Developer: IO Interactive | Publisher: IO Interactive | Initial Release: 20th January 2021

Agent 47 is soon to return in IO Interactive's latest stealth assassination title, Hitman 3, and there has been some anticipation that this time players may be able to shoot things with a camera as well as a gun. Though the eighth main series entry, Hitman 3 follows on from the 2016 Hitman reboot and 2018's Hitman 2 as the third entry in the "World of Assassination" trilogy.

Now, expectation of a photo mode is a pretty standard thing for most big releases these days, but some virtual photographers have had their eyes on this particular title since IOI creative director, Mattias Engström, teased a "new camera" when talking to PlayStation Official Magazine back in Issue 178 late last year.
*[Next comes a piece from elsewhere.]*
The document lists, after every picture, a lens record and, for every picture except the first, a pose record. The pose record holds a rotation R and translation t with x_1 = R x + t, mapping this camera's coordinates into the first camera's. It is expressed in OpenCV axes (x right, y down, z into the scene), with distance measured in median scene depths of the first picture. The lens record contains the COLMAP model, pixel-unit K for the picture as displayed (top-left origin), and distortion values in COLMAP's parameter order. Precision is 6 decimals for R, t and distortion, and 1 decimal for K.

"One great example of how new items in Hitman 3 can be used across all three games is our new camera. You can take it with you back to the locations from Hitman 1 and 2 – but it will have some really unique and cool functions that are only possible in Hitman 3 locations."

Mattias Engström, IO Interactive Creative Director

This definitely didn't sound like a regular photo mode implementation, and the fact that certain aspects of its behaviour are dependent on Hitman 3 locations seems to suggest that there are gameplay mechanics involved, but it was not unreasonable to hope that the "unique and cool" camera features would also include some creative options. Well, that speculation has all but come to an end now as Game Informer's exclusive video takes a closer look at the game's new multifunction camera.
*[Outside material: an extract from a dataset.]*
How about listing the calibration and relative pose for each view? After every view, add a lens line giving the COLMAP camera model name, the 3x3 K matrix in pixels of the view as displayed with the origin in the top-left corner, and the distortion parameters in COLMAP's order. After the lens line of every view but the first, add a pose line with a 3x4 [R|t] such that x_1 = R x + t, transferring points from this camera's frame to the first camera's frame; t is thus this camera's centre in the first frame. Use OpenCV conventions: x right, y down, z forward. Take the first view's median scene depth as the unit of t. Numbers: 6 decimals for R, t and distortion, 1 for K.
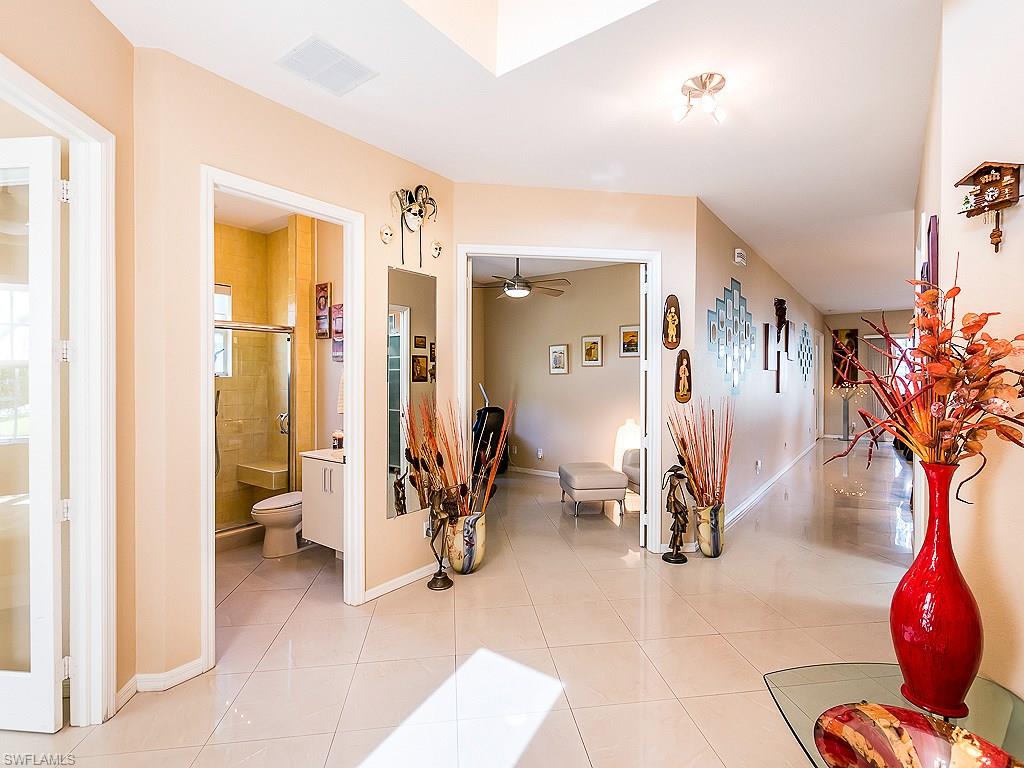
lens RADIAL K [[449.6, 0, 498.3], [0, 449.6, 382.5], [0, 0, 1]] dist [-0.000054, -0.000100]
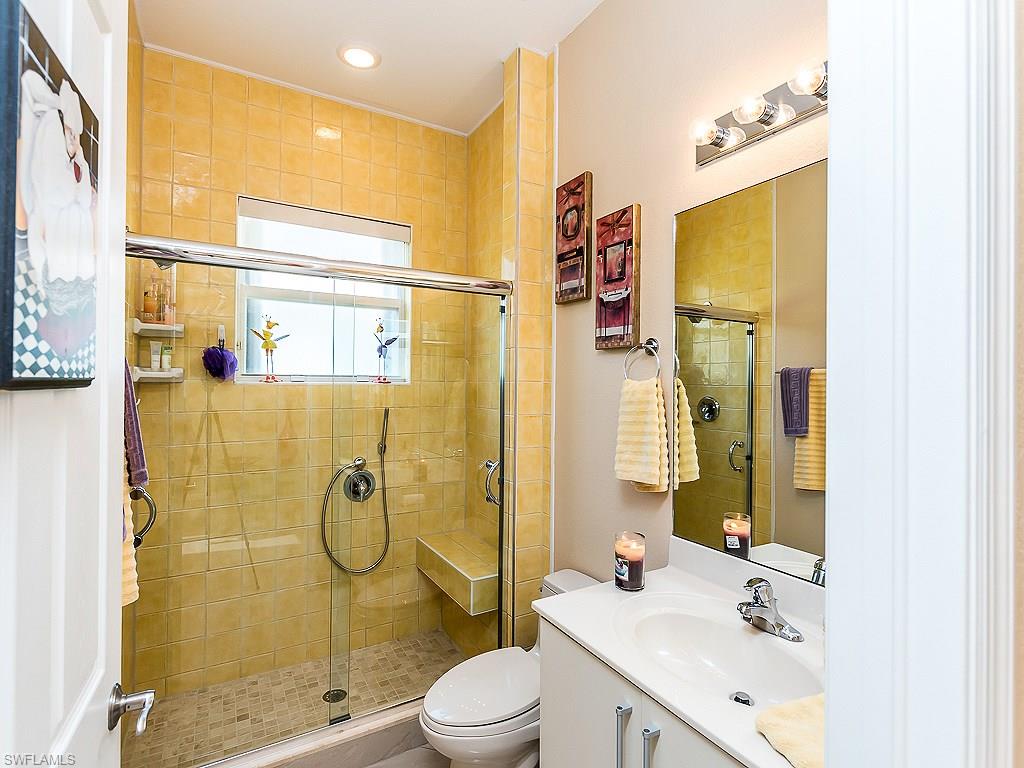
lens RADIAL K [[449.6, 0, 498.3], [0, 449.6, 382.5], [0, 0, 1]] dist [-0.000054, -0.000100]
pose [[0.910307, 0.005233, -0.413902, -0.269304], [-0.010338, 0.999896, -0.010095, -0.010832], [0.413806, 0.013469, 0.910266, 0.557765]]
Described as an "essential tool for professional and playful means", the camera is demonstrated in a gameplay capacity to hack locked doors gain additional intel on the mission location, or provide evidence of completed objectives. We even get a quick look at the camera in-hand via a window reflection and can see a typical compact camera design.


The "point-and-shoot" nickname of such devices may be quite appropriate here as, aside from zoon, depth of field and some basic preset filters, the camera tool doesn't include any other creative options that you may expect from a modern photo mode.

Perhaps that will be enough to interest some people, with fewer settings to distract from the shot itself, but it does seem like something of a missed opportunity. The main limitation in my opinion is likely to be in camera positioning; along with lighting, composition can be considered as the most important part of any photograph and with nothing more than a little pan & tilt from a hand-held position, I don't see the Hitman 3 camera nailing many creative contracts.